Dr Maisonneuve souligne la difficulté d'analyse de ces études, les publications dans une revue prestigieuse comme le NEJM font croire aux lecteurs à un bénéfice ajouté des traitements dont il est question.

Selon l'auteur "faire des essais de non-infériorité comparant des médicaments parfois déjà non-inférieurs fait courir le risque d'avoir des médicaments inefficaces. Le choix du comparateur (et de sa dose) sont difficiles."

La limite du seuil de la non-infériorité est souvent choisie arbitrairement.

Comme un commentateur l'explique en dessous de l'article (le Dr Alain Sary), en citant une étude dans le domaine de la cardiologie : un produit inutile pour réduire le risque cardio-vasculaire peut être recommandé car il ne semble pas augmenter le risque cardio-vasculaire !

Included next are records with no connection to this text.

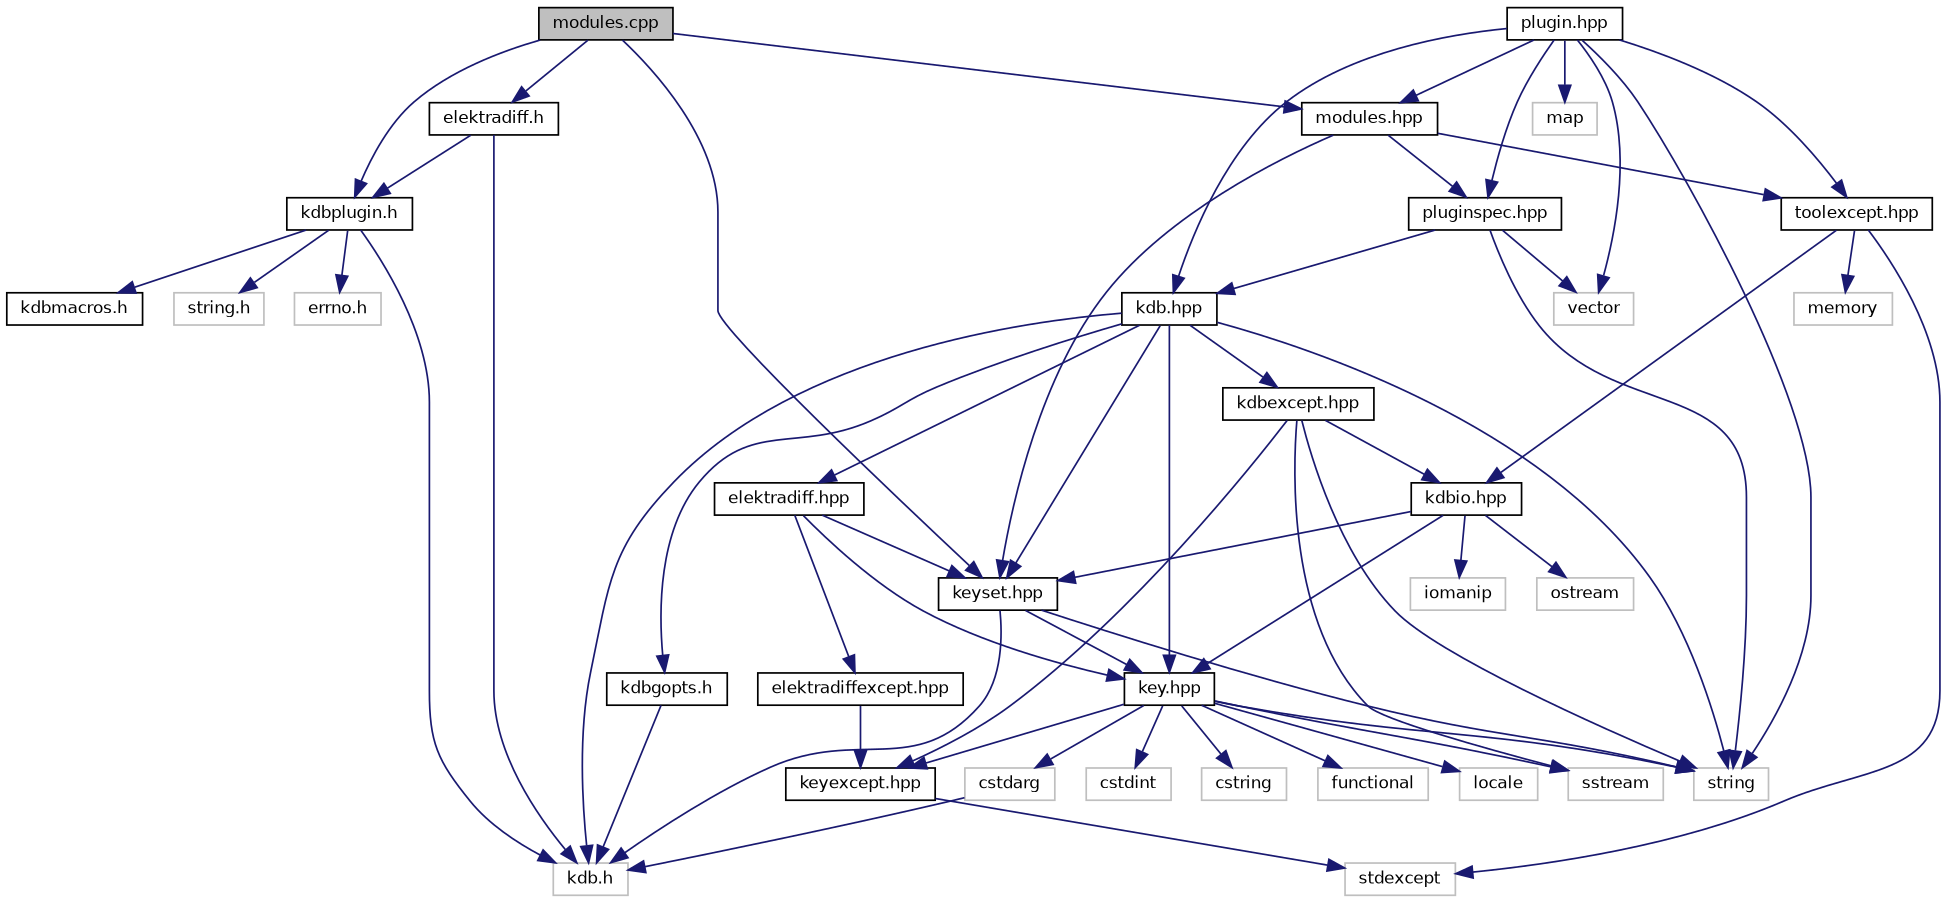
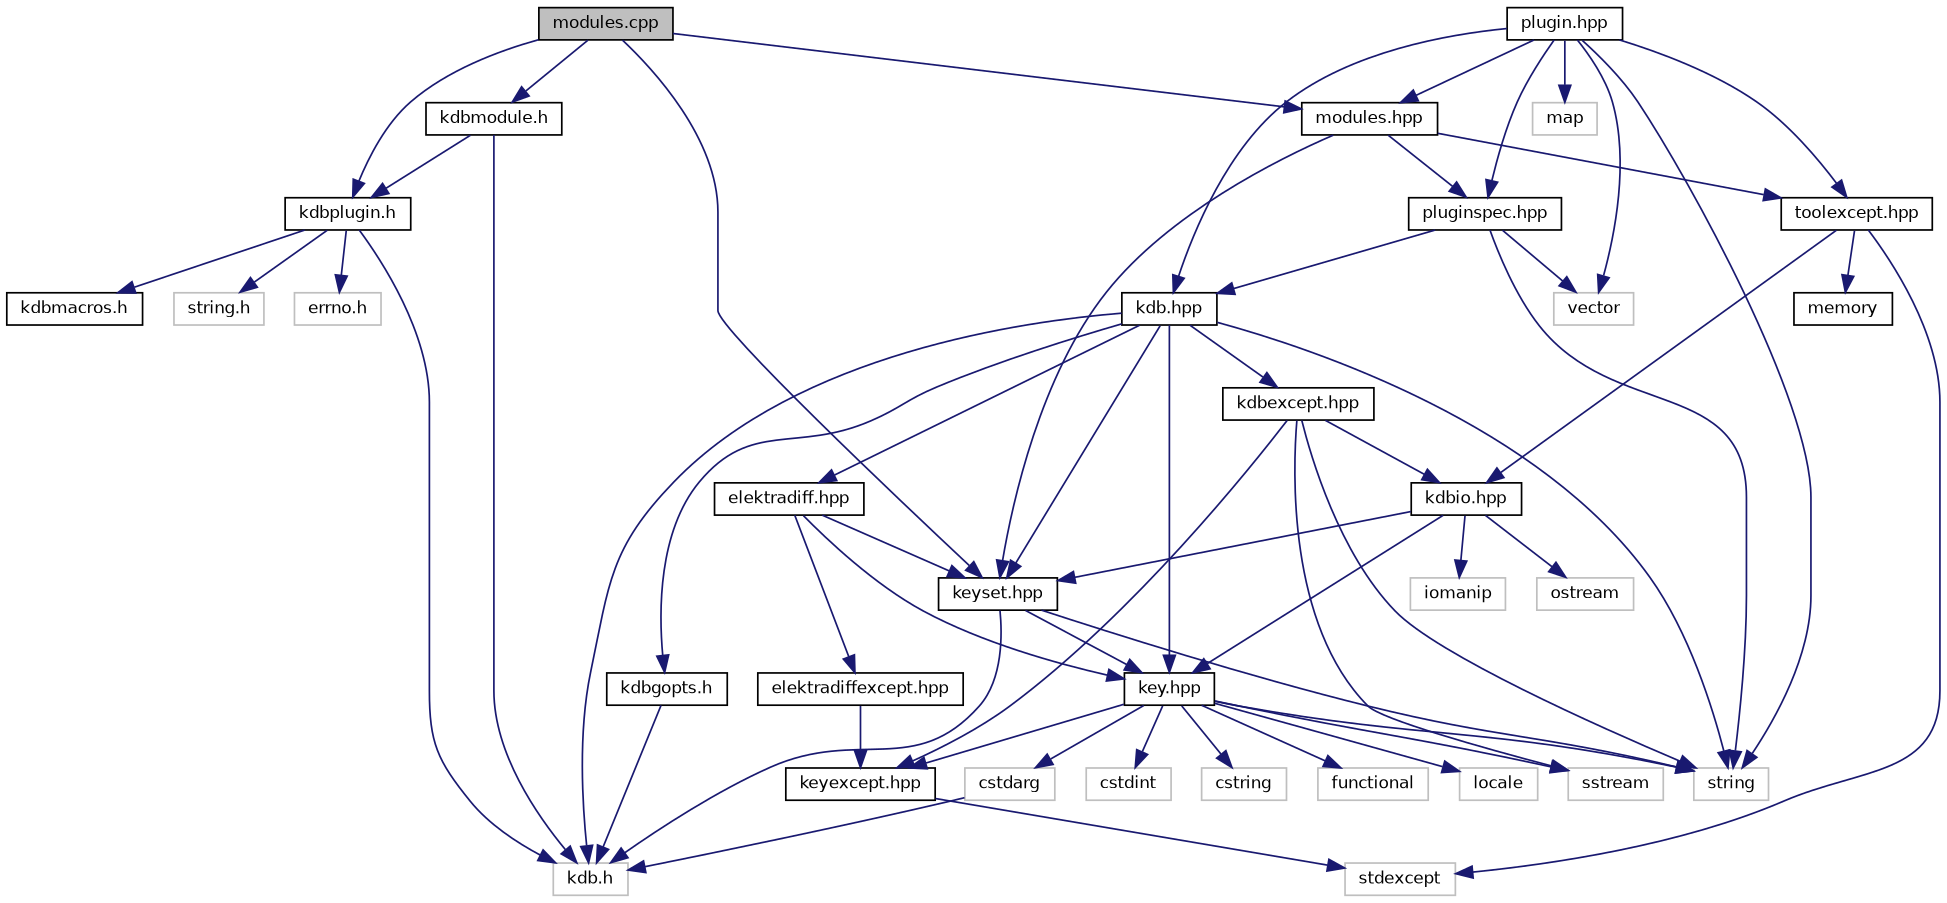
  digraph {
    node [color=black fillcolor=white fontname=Helvetica fontsize=10 shape=record style=filled]
    edge [color=midnightblue fontname=Helvetica fontsize=10 labelfontname=Helvetica labelfontsize=10 style=solid]
    n1 [fillcolor=grey75 fontcolor=black height=0.2 label="modules.cpp" width=0.4]
    n2 [height=0.2 label="keyset.hpp" width=0.4]
    n3 [height=0.2 label="modules.hpp" width=0.4]
-   n4 [height=0.2 label="elektradiff.h" width=0.4]
+   n4 [height=0.2 label="kdbmodule.h" width=0.4]
    n5 [height=0.2 label="kdbplugin.h" width=0.4]
    n6 [color=grey75 height=0.2 label="kdb.h" width=0.4]
    n7 [height=0.2 label="key.hpp" width=0.4]
    n8 [color=grey75 height=0.2 label=string width=0.4]
    n9 [height=0.2 label="pluginspec.hpp" width=0.4]
    n10 [height=0.2 label="toolexcept.hpp" width=0.4]
    n11 [color=grey75 height=0.2 label="errno.h" width=0.4]
    n12 [height=0.2 label="kdbmacros.h" width=0.4]
    n13 [color=grey75 height=0.2 label="string.h" width=0.4]
    n14 [color=grey75 height=0.2 label=cstdarg width=0.4]
    n15 [color=grey75 height=0.2 label=cstdint width=0.4]
    n16 [color=grey75 height=0.2 label=cstring width=0.4]
    n17 [color=grey75 height=0.2 label=functional width=0.4]
    n18 [color=grey75 height=0.2 label=locale width=0.4]
    n19 [color=grey75 height=0.2 label=sstream width=0.4]
    n20 [height=0.2 label="keyexcept.hpp" width=0.4]
    n21 [color=grey75 height=0.2 label=stdexcept width=0.4]
    n22 [height=0.2 label="plugin.hpp" width=0.4]
    n23 [height=0.2 label="kdb.hpp" width=0.4]
    n24 [color=grey75 height=0.2 label=vector width=0.4]
    n25 [color=grey75 height=0.2 label=map width=0.4]
    n26 [height=0.2 label="kdbio.hpp" width=0.4]
-   n27 [color=grey75 height=0.2 label=memory width=0.4]
+   n27 [height=0.2 label=memory width=0.4]
    n28 [height=0.2 label="elektradiff.hpp" width=0.4]
    n29 [height=0.2 label="kdbexcept.hpp" width=0.4]
    n30 [height=0.2 label="kdbgopts.h" width=0.4]
    n31 [height=0.2 label="elektradiffexcept.hpp" width=0.4]
    n32 [color=grey75 height=0.2 label=iomanip width=0.4]
    n33 [color=grey75 height=0.2 label=ostream width=0.4]
    n1 -> n2
    n1 -> n3
    n1 -> n4
    n1 -> n5
    n2 -> n6
    n2 -> n7
    n2 -> n8
    n3 -> n2
    n3 -> n9
    n3 -> n10
    n4 -> n5
    n4 -> n6
    n5 -> n6
    n5 -> n11
    n5 -> n12
    n5 -> n13
    n7 -> n8
    n7 -> n14
    n7 -> n15
    n7 -> n16
    n7 -> n17
    n7 -> n18
    n7 -> n19
    n7 -> n20
    n9 -> n8
    n9 -> n23
    n9 -> n24
    n10 -> n21
    n10 -> n26
    n10 -> n27
    n14 -> n6
    n20 -> n21
    n22 -> n3
    n22 -> n8
    n22 -> n9
    n22 -> n10
    n22 -> n23
    n22 -> n24
    n22 -> n25
    n23 -> n2
    n23 -> n6
    n23 -> n7
    n23 -> n8
    n23 -> n28
    n23 -> n29
    n23 -> n30
    n26 -> n2
    n26 -> n7
    n26 -> n32
    n26 -> n33
    n28 -> n2
    n28 -> n7
    n28 -> n31
    n29 -> n8
    n29 -> n19
    n29 -> n20
    n29 -> n26
    n30 -> n6
    n31 -> n20
  }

Pour le dépistage individualisé, ce dispositif peut s'avérer inutile pour réduire réellement le risque de cancers graves, mais être recommandé car il ne semble pas favoriser un taux de cancers graves au-delà d'un seuil arbitraire de 25% de cancers graves tolérés en plus...

Dans le cas de MyPebs

 

Dans le cas de l'étude MyPEBS, nous assistons en quelque sorte au même phénomène, à la même imposture et à la même supercherie vendue aux femmes qui y sont enrôlées :

Le protocole de l’étude consiste à comparer un groupe de femmes soumises à un dépistage hiérarchisé sur leur risque personnel de cancer du sein et un groupe de femmes soumises au dépistage standard ; il prévoit que si on observe une augmentation du nombre de nouveaux cas de cancers du sein de stade 2 et plus dans le nouveau dépistage basé sur le risque individuel de cancer du sein, mais que cette augmentation est inférieure à 25%, alors cette nouvelle modalité de dépistage basé sur le risque individuel sera considérée comme « équivalente » au dépistage standard actuel, autrement dit : aussi efficace. Donc, même si l'augmentation des cancers graves est de 18% ou de 22% p.ex., ce nouveau dépistage sera décrété tout à fait satisfaisant.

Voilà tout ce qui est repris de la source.